* _EXERCISE AIM_: Look below for the line with "10: (618, 340)" and the line with "42: (455, 318)"; repeat exactly those two lines and all lines between them, but no pictures.

::::::::::

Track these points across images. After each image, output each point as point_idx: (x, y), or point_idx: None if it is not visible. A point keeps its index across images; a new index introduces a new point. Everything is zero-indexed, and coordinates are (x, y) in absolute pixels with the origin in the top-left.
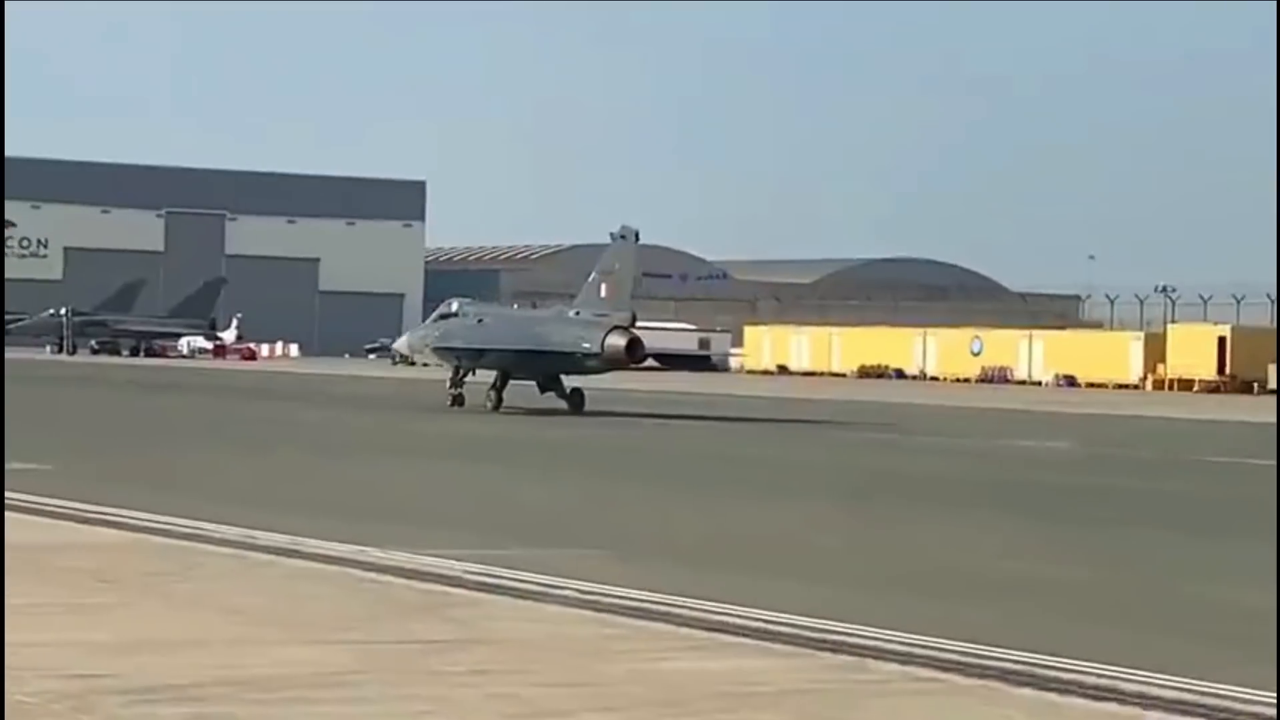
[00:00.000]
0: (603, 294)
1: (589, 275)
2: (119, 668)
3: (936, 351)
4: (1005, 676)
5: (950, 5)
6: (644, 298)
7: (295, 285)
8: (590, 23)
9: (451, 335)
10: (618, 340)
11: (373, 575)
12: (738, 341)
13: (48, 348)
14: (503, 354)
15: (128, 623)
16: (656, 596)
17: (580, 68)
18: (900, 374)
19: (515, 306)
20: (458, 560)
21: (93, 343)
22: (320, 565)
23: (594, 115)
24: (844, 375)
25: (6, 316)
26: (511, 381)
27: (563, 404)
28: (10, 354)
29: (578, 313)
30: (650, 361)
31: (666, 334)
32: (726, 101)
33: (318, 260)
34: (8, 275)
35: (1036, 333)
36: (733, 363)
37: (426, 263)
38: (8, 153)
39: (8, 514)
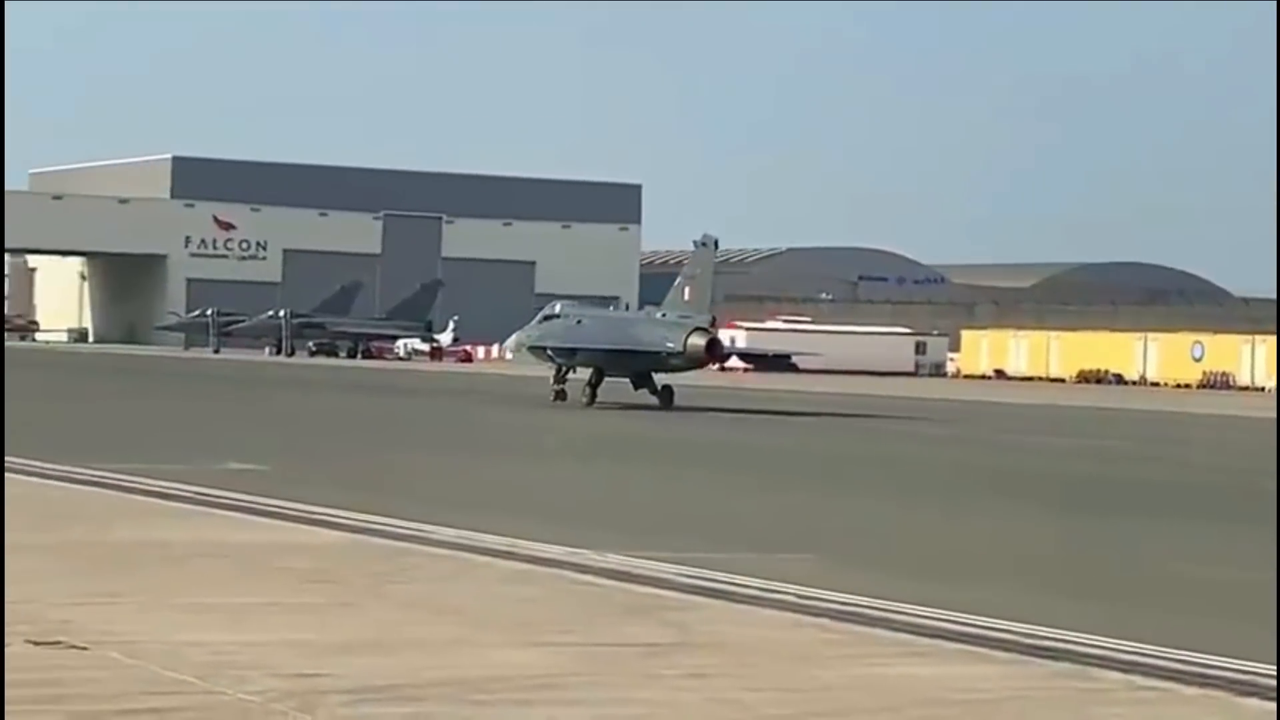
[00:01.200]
0: (686, 298)
1: (675, 280)
2: (339, 668)
3: (1157, 356)
4: (1230, 686)
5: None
6: (859, 301)
7: (511, 288)
8: (810, 26)
9: (548, 335)
10: (698, 340)
11: (589, 578)
12: (955, 346)
13: (266, 349)
14: (593, 352)
15: (347, 623)
16: (872, 601)
17: (799, 70)
18: (1120, 379)
19: (624, 311)
20: (671, 564)
21: (311, 344)
22: (536, 568)
23: (810, 117)
24: (1063, 380)
25: (228, 317)
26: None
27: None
28: (229, 355)
29: (665, 315)
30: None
31: (881, 338)
32: (944, 105)
33: (533, 263)
34: (229, 277)
35: (1259, 338)
36: (949, 367)
37: (641, 266)
38: (229, 155)
39: (229, 514)
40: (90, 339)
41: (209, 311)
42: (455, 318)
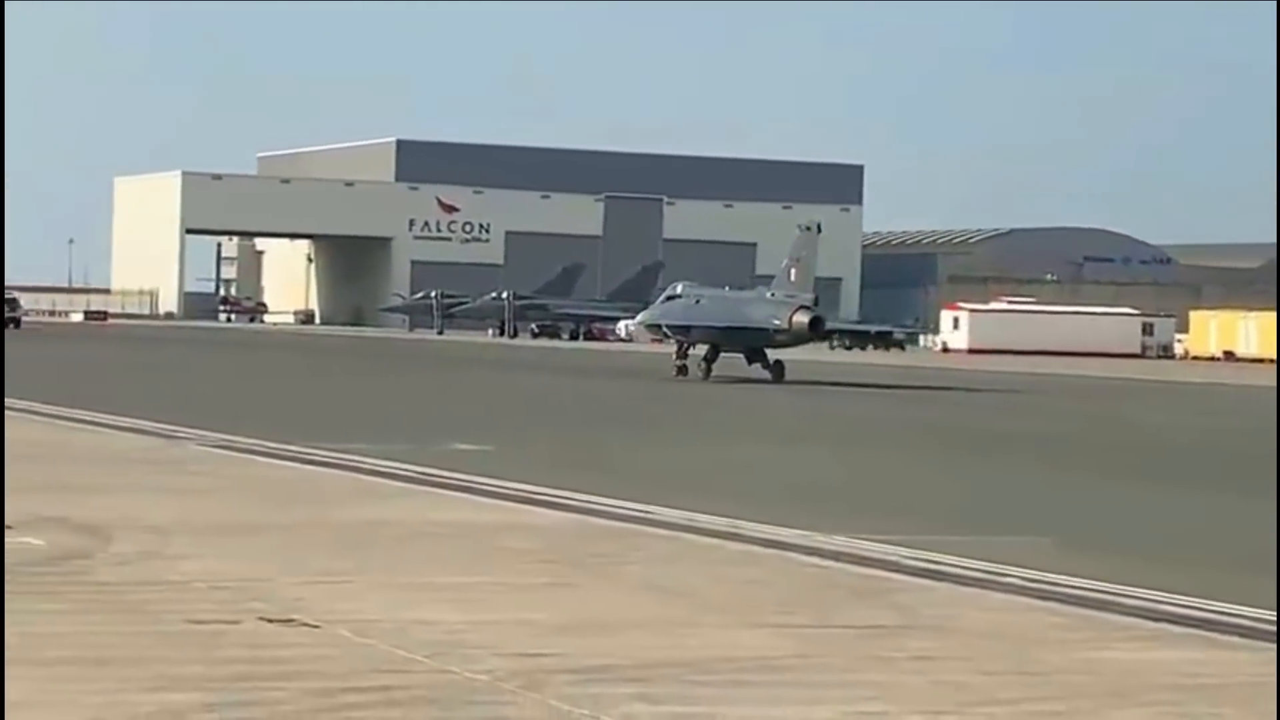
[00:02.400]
0: (792, 278)
1: (782, 261)
2: (565, 647)
3: None
4: None
5: None
6: (1084, 282)
7: (732, 269)
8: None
9: (667, 314)
10: (802, 318)
11: (813, 560)
12: (1182, 327)
13: (489, 331)
14: (707, 329)
15: (573, 603)
16: (1101, 585)
17: (1015, 47)
18: None
19: (739, 291)
20: (895, 545)
21: (533, 326)
22: (760, 549)
23: (1034, 99)
24: None
25: (452, 299)
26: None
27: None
28: (452, 336)
29: (773, 294)
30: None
31: (1106, 319)
32: (1169, 82)
33: (754, 244)
34: (452, 259)
35: None
36: (1176, 349)
37: (863, 247)
38: (453, 139)
39: (456, 494)
40: (317, 321)
41: (433, 293)
42: None
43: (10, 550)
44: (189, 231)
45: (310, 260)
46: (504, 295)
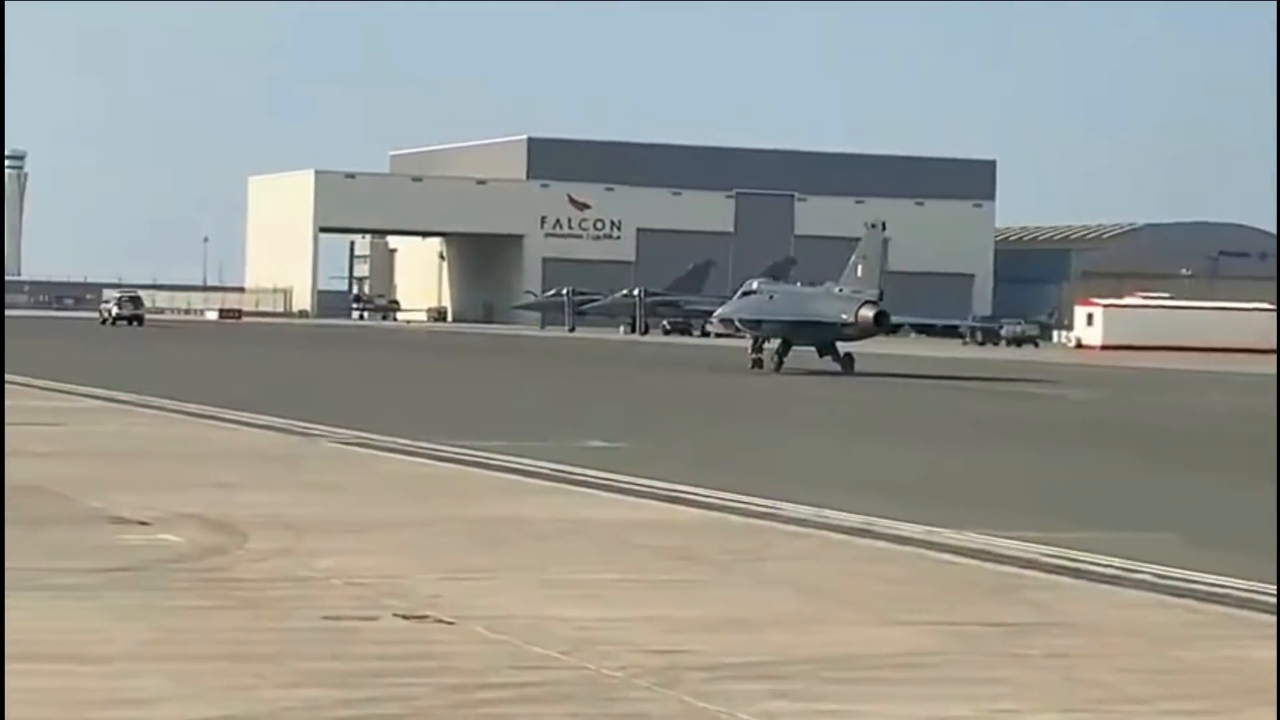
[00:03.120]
0: (859, 274)
1: (850, 258)
2: (700, 644)
3: None
4: None
5: None
6: (1221, 277)
7: None
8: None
9: (741, 309)
10: (868, 312)
11: (947, 557)
12: None
13: (621, 328)
14: (777, 324)
15: (708, 600)
16: (1237, 582)
17: (1153, 41)
18: None
19: (809, 287)
20: (1028, 542)
21: (665, 323)
22: (894, 546)
23: (1173, 93)
24: None
25: (583, 296)
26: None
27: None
28: (584, 334)
29: (841, 290)
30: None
31: (1242, 315)
32: None
33: (886, 240)
34: (583, 256)
35: None
36: None
37: (996, 243)
38: (584, 136)
39: (591, 491)
40: (449, 318)
41: (564, 290)
42: None
43: (148, 547)
44: (322, 230)
45: (442, 258)
46: (635, 292)
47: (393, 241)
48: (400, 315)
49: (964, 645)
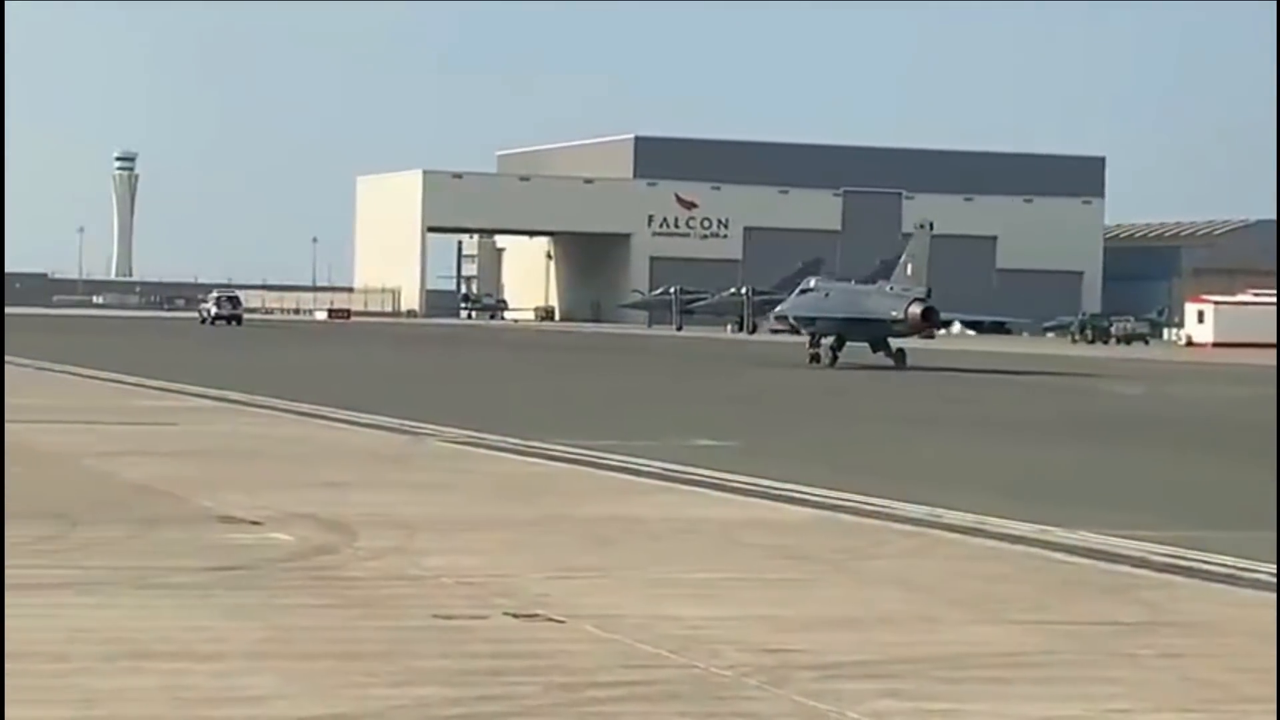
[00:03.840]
0: (909, 273)
1: (900, 256)
2: (809, 643)
3: None
4: None
5: None
6: None
7: (972, 263)
8: None
9: (796, 307)
10: (916, 309)
11: (1059, 555)
12: None
13: (728, 327)
14: (830, 320)
15: (818, 599)
16: None
17: (1264, 40)
18: None
19: (864, 285)
20: (1140, 540)
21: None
22: (1004, 544)
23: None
24: None
25: (690, 295)
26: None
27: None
28: (691, 332)
29: (891, 288)
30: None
31: None
32: None
33: (994, 238)
34: (691, 255)
35: None
36: None
37: (1105, 240)
38: (691, 134)
39: (700, 489)
40: (556, 317)
41: (671, 289)
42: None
43: (259, 546)
44: (430, 229)
45: (550, 257)
46: (742, 291)
47: (500, 241)
48: (508, 314)
49: (1076, 645)
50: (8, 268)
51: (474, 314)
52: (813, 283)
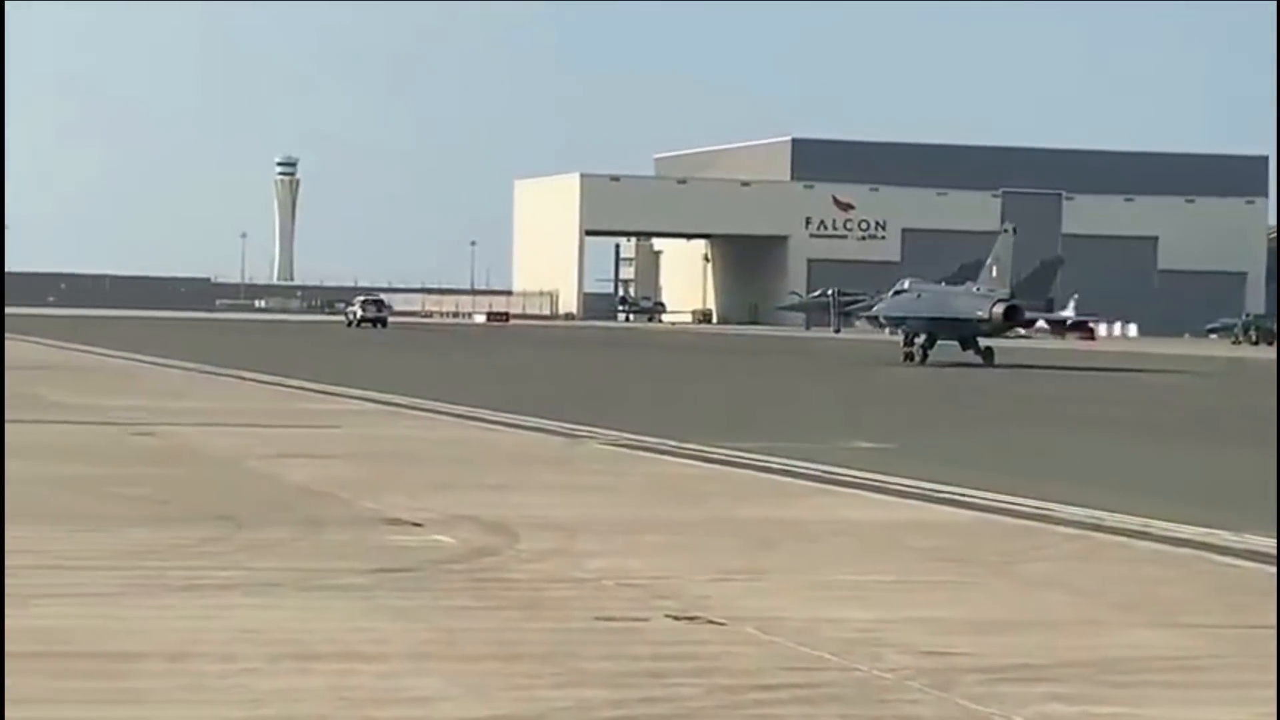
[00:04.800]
0: (994, 275)
1: (986, 259)
2: (972, 646)
3: None
4: None
5: None
6: None
7: (1133, 264)
8: None
9: (888, 308)
10: (999, 309)
11: (1226, 559)
12: None
13: (887, 329)
14: (917, 320)
15: (980, 602)
16: None
17: None
18: None
19: (954, 287)
20: None
21: None
22: (1170, 548)
23: None
24: None
25: (849, 297)
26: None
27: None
28: (849, 335)
29: (978, 289)
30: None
31: None
32: None
33: (1155, 239)
34: (848, 256)
35: None
36: None
37: (1269, 240)
38: (848, 136)
39: (858, 492)
40: (713, 320)
41: (829, 291)
42: (1076, 295)
43: (422, 548)
44: (588, 233)
45: (707, 260)
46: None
47: (658, 244)
48: (665, 317)
49: (1242, 649)
50: (172, 273)
51: (631, 317)
52: (906, 284)
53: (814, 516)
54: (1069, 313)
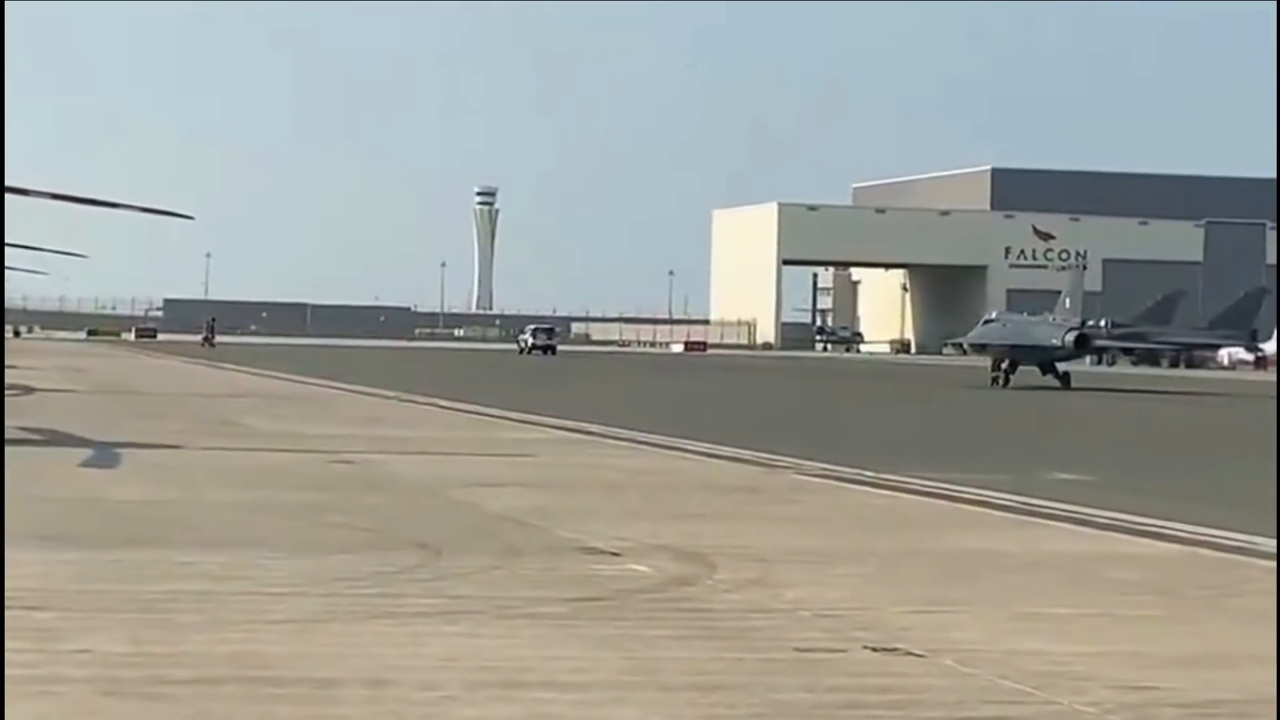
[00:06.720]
0: (1067, 306)
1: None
2: (1175, 681)
3: None
4: None
5: None
6: None
7: None
8: None
9: (975, 335)
10: (1070, 337)
11: None
12: None
13: (1086, 358)
14: (998, 347)
15: (1183, 636)
16: None
17: None
18: None
19: (1034, 317)
20: None
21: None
22: None
23: None
24: None
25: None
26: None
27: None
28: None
29: (1054, 319)
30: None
31: None
32: None
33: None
34: (1049, 287)
35: None
36: None
37: None
38: (1049, 166)
39: (1057, 524)
40: (912, 350)
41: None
42: None
43: (619, 577)
44: (785, 262)
45: (905, 289)
46: (1101, 323)
47: (856, 273)
48: (863, 347)
49: None
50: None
51: (829, 346)
52: (994, 314)
53: (1012, 548)
54: (1272, 345)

::::::::::

* _RESPONSE FOR THIS EXERCISE_:
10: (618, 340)
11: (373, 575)
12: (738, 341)
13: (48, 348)
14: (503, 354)
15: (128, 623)
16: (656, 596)
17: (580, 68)
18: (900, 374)
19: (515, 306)
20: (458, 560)
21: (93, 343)
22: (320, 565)
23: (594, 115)
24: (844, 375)
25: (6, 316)
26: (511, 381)
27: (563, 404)
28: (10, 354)
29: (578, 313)
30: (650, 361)
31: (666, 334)
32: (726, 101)
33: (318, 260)
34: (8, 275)
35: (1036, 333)
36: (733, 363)
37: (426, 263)
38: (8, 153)
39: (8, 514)
[00:01.200]
0: (686, 298)
1: (675, 280)
2: (339, 668)
3: (1157, 356)
4: (1230, 686)
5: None
6: (859, 301)
7: (511, 288)
8: (810, 26)
9: (548, 335)
10: (698, 340)
11: (589, 578)
12: (955, 346)
13: (266, 349)
14: (593, 352)
15: (347, 623)
16: (872, 601)
17: (799, 70)
18: (1120, 379)
19: (624, 311)
20: (671, 564)
21: (311, 344)
22: (536, 568)
23: (810, 117)
24: (1063, 380)
25: (228, 317)
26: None
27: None
28: (229, 355)
29: (665, 315)
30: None
31: (881, 338)
32: (944, 105)
33: (533, 263)
34: (229, 277)
35: (1259, 338)
36: (949, 367)
37: (641, 266)
38: (229, 155)
39: (229, 514)
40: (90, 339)
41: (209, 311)
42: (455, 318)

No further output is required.